Koop climbed on the handrail, balanced on the metal bar almost 10 feet high, bent his legs, and pushed off with the kick of every muscled fiber in his 58-year-old body.

“I hit the ground, fell forward, and felt my body being electrified. I couldn’t stand up or control my legs, but I could move on 100% adrenaline and I started crawling, trying to get out of the ripple effect before it killed me. It was such a weird sensation to feel the current blowing through me. I could feel it, especially in my hands and knees, but it wasn’t painful.”

Roughly 20 feet later, Koop crawled out of the ripples to safety.
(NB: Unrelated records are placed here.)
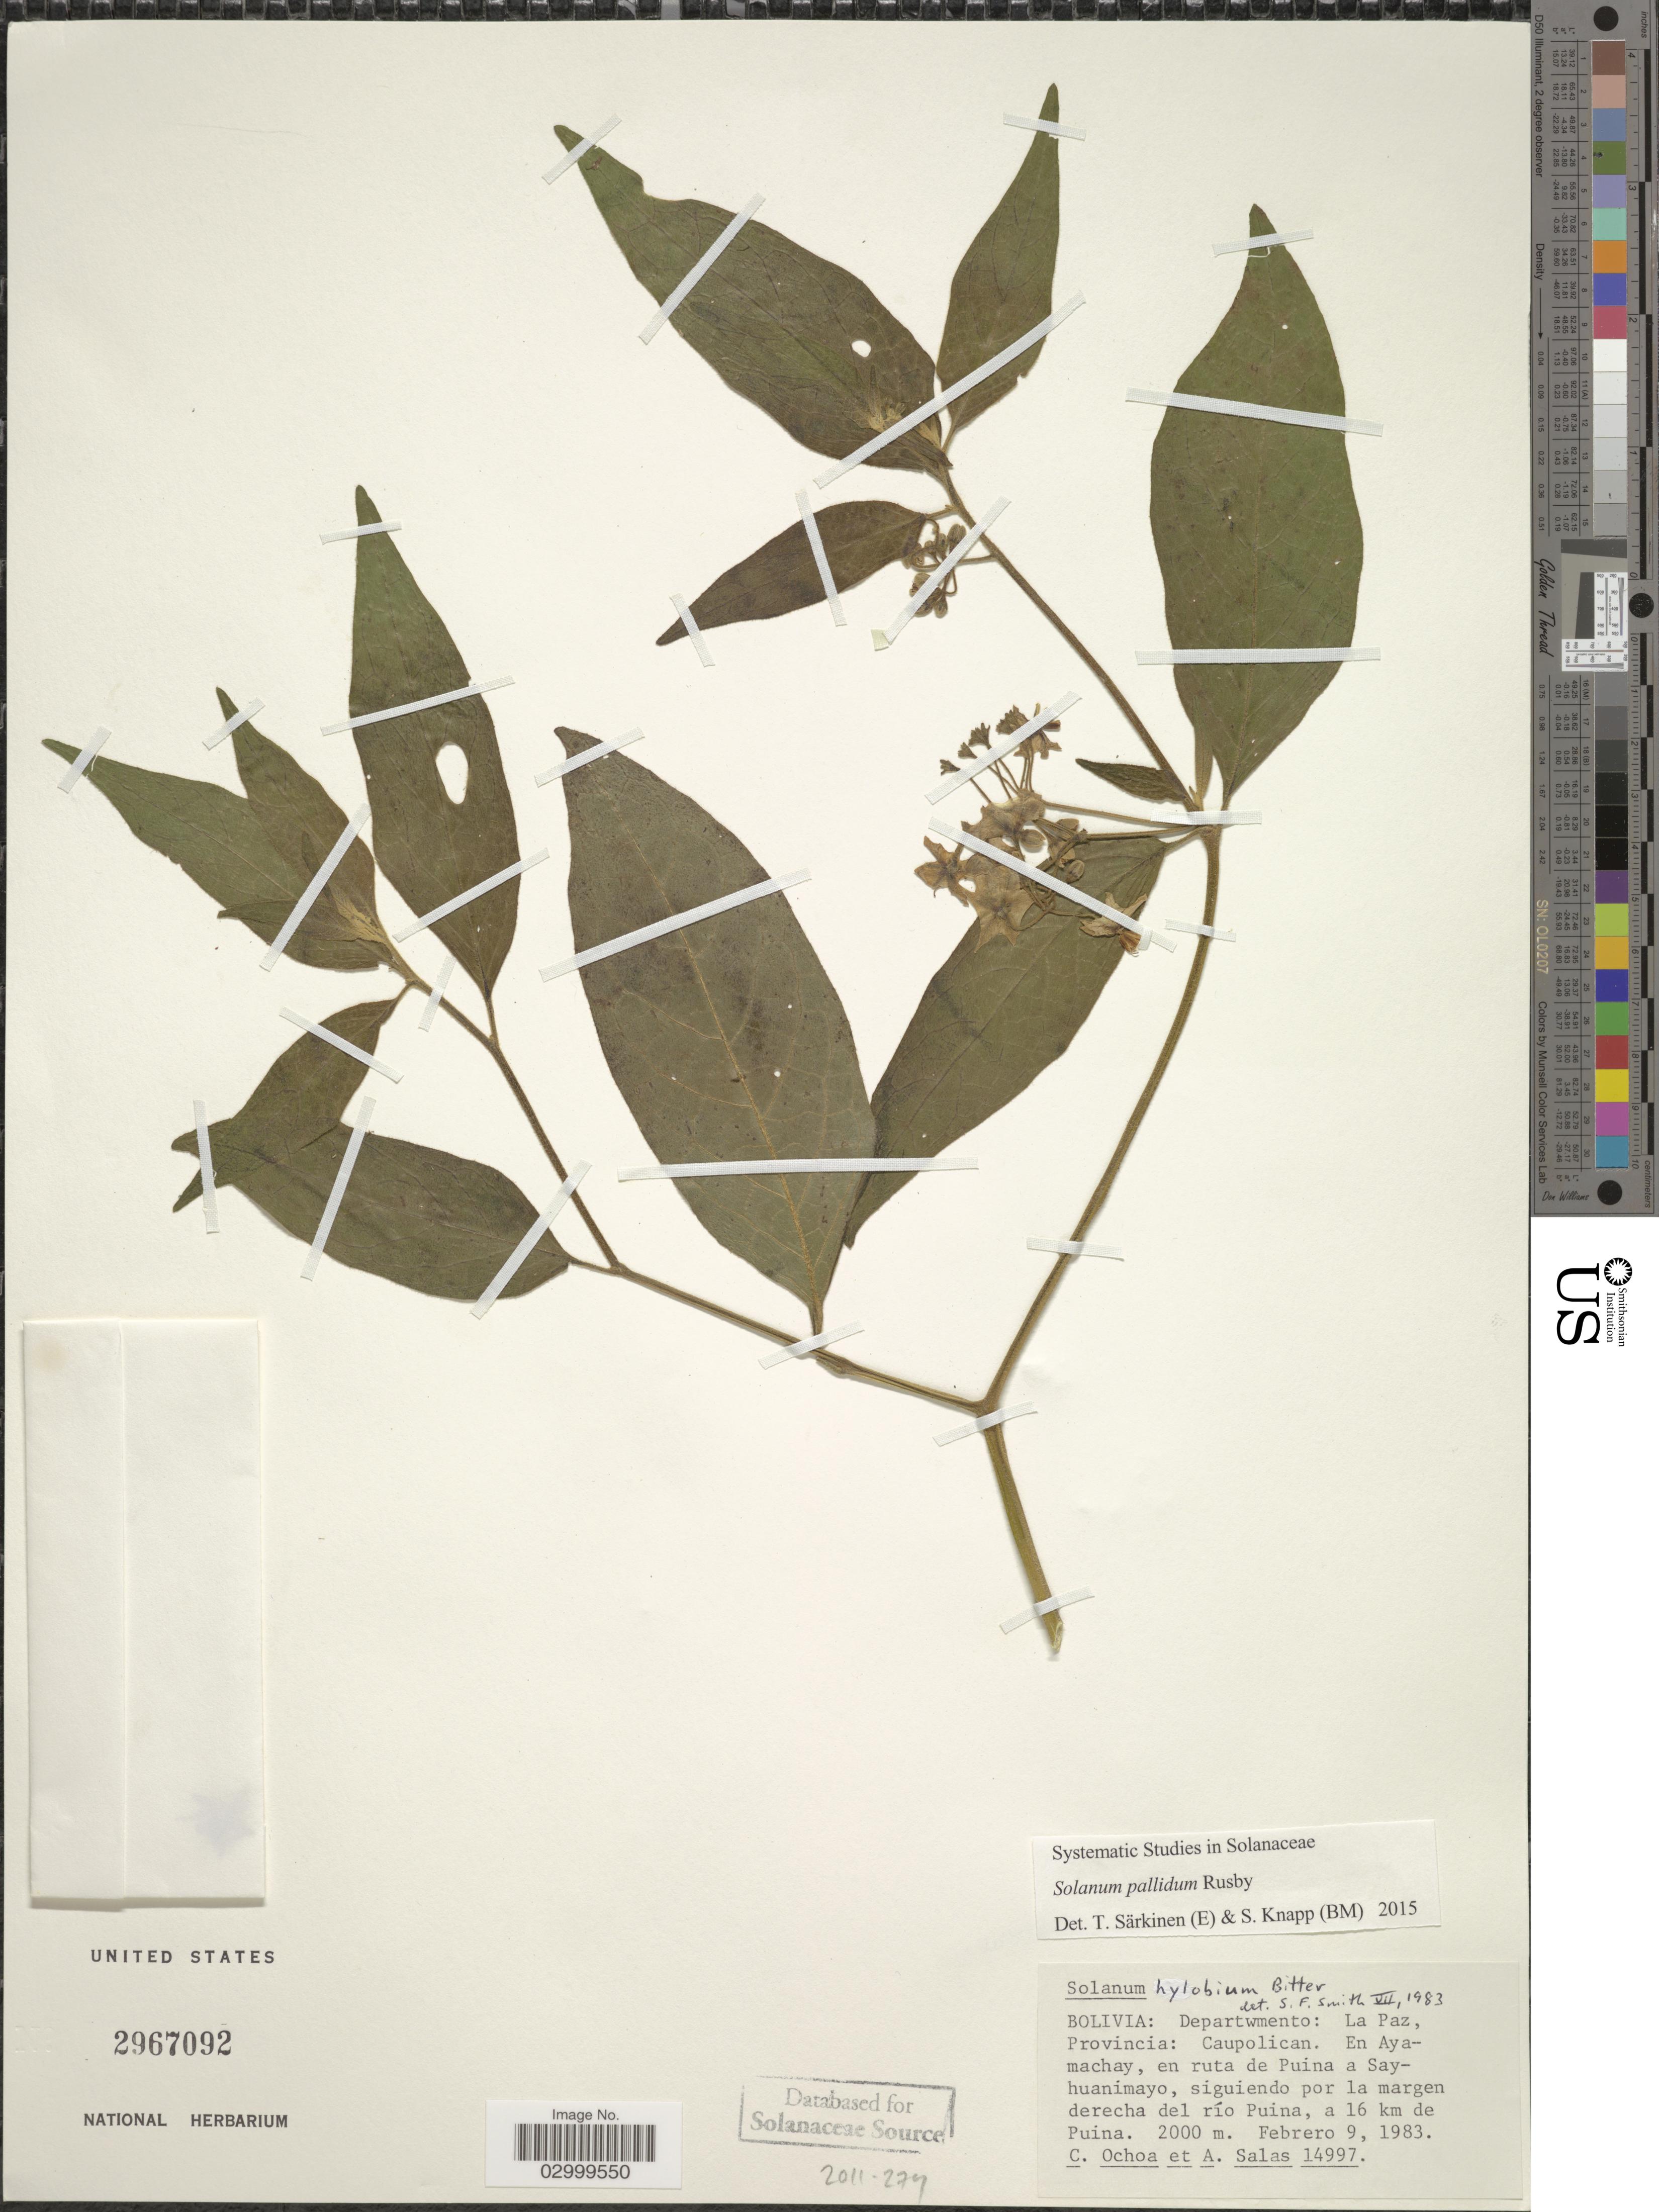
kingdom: Plantae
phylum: Tracheophyta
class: Magnoliopsida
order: Solanales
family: Solanaceae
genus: Solanum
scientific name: Solanum pallidum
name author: Rusby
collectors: C. Ochoa & A. Salas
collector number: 14997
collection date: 1983-02-09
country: Bolivia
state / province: La Paz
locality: Departwmento: La Paz, Provincia: Caupolican. En Ayamachay, en ruta de Puina a Sayhuanimayo, siguiendo por la margen derecha del río Puina, a 16 km de Puina.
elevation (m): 2000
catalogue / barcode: US 2967092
He stood up, ran around the chopper to get away from the power lines, and collapsed in an adjacent ditch, from where he was carried by Lucky 7 crew members to a neighbor’s yard.

No wounds or burns from electricity or flames. Miraculous, Koop insists. “I should have died. Cracking. Popping. Booming. Buzzing. The chopper was gone, burnt up. All the liquids superheated. All the aluminum melted and pooled on the ground. The cab exploded and blew glass everywhere. Tires gone. Steel was the only thing left behind.”

With a heart rate pumping off the charts and a heel sore from the jump impact, Koop was taken to a hospital. The power company guys wanted to meet me before we left. They said they’d never seen anyone walk away from this kind of accident.

Two days after tapping 140,000 volts, he was back in a chopper.